Screening for disease is a complicated issue and also one that can tap into natural human concerns for their own longevity -- something hospitals are using as they market lung cancer screenings for 30-year smokers, who under a recent U.S. Preventive Services Task Force decision are eligible for no- or low-cost CT scans.

But they are also complicated in that they can lead to patient harm and overuse. The U.S. PSTF's B rating for CT scans in certain at-risk populations could lead to Medicare alone spending more than $9 billion over five years, according to a study a in the Journal of Clinical Oncology.

And at least a portion of that will be spent on former-smokers who without screening might end up living years before dying of other causes, according to researchers who reviewed data from the National Lung Screening Trial, the study that guided the U.S. PSF's decision. 

More than 18 percent of all the lung cancers detected by low dose CT scans in the trial "seem to be indolent" and "clinically insignificant," wrote Duke University Medical Center radiologist Edward Patz Jr, MD, and colleagues, in JAMA Internal Medicine.

"Screening for lung cancer has the potential to reduce mortality, but in addition to detecting aggressive tumors, screening will also detect indolent tumors that otherwise may not cause clinical symptoms," they wrote. "These overdiagnosis cases represent an important potential harm of screening because they incur additional cost, anxiety, and morbidity associated with cancer treatment."

William Tierney, MD, the CEO of the Regenstrief Institute and medical professor at Indiana University, makes a more blunt argument: "Paying for widespread CT screening to detect lung cancer among smokers is not smart."

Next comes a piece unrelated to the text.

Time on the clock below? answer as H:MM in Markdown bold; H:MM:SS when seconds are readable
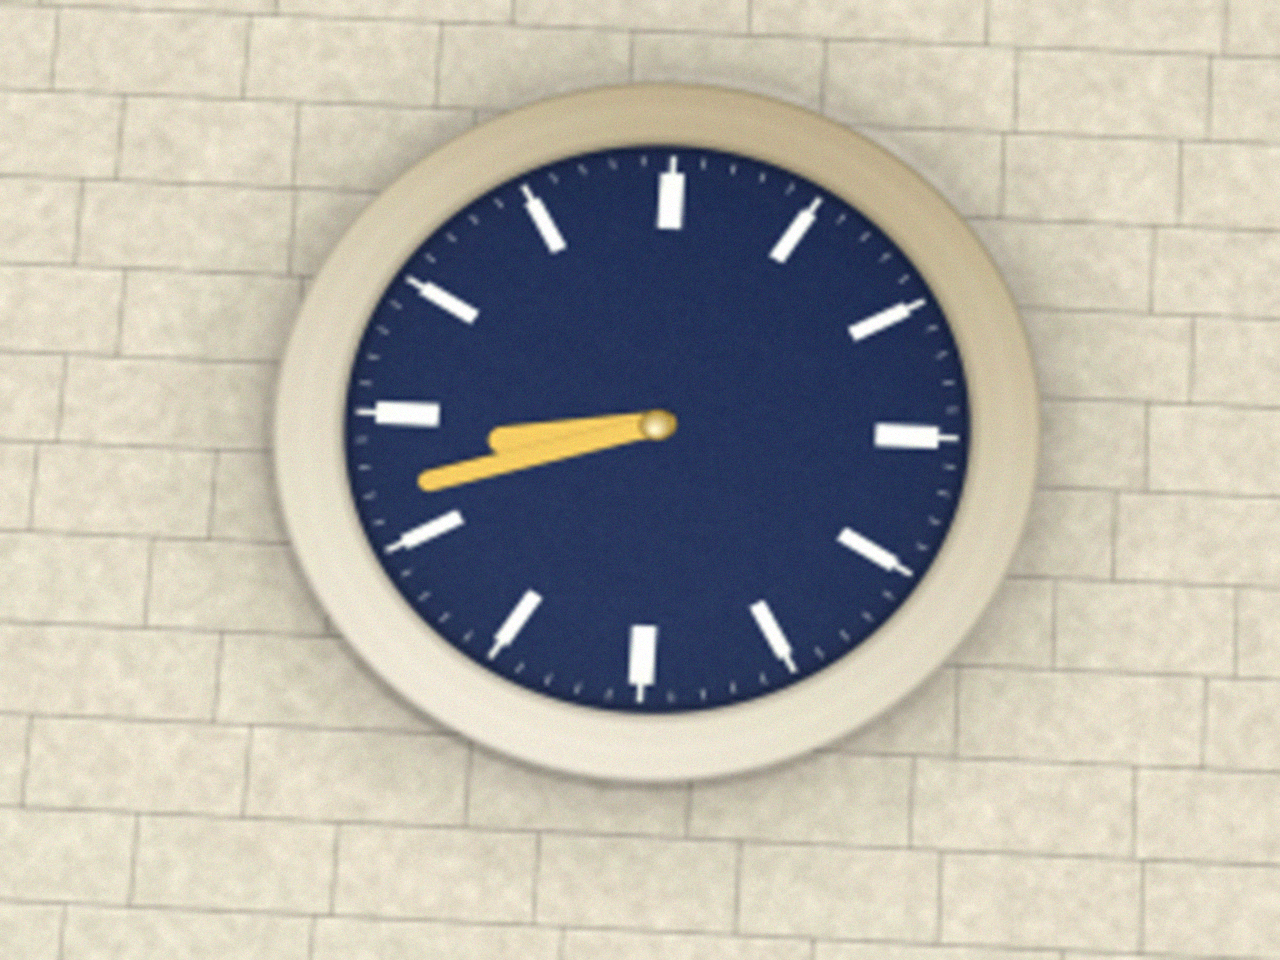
**8:42**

Beyond lung cancer screening, Stanford's Ioannidis and colleagues argue that there is more uncertainty than reliable knowledge.

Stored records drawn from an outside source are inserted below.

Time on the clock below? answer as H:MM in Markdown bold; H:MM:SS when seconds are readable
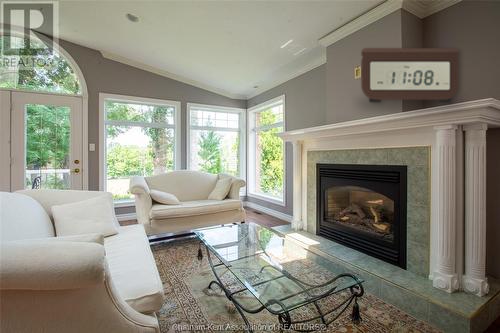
**11:08**
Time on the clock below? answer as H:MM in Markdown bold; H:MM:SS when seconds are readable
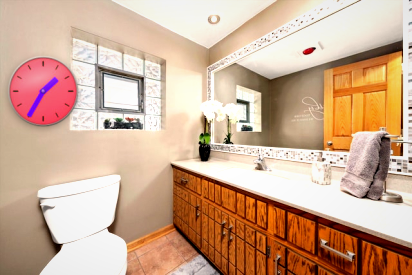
**1:35**
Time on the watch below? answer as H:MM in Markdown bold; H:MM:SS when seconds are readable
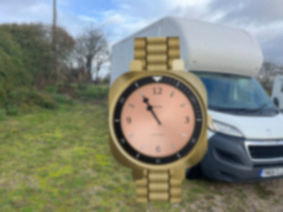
**10:55**
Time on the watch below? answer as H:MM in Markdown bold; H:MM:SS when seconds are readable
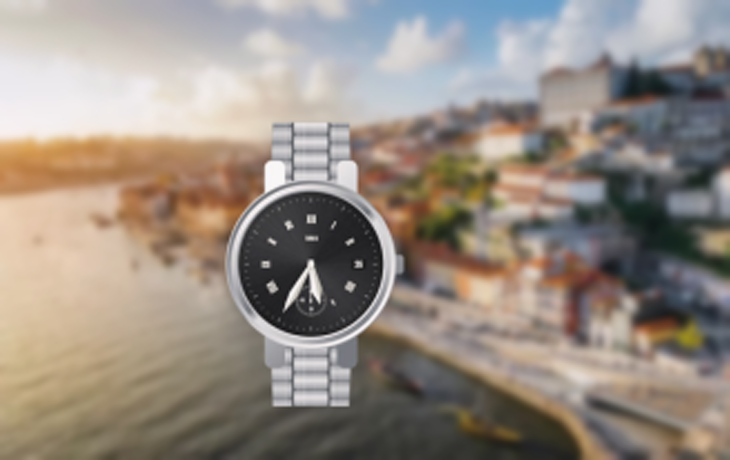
**5:35**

A combination of factors probably contribute to the overall poor performance of screenings in terms of reducing morality: the screening test may lack sufficient sensitivity to find diseases early; there may be no markedly effective treatment options for the disease; or treatments are available but the risk-benefit ratio of the whole screening and treatment process is unfavorable.

Whatever the case, the conundrum of whether and when to screen needs to be supported by robust evidence and, toward that end, researchers like Ioannidis believe that randomized controlled trials should be the default.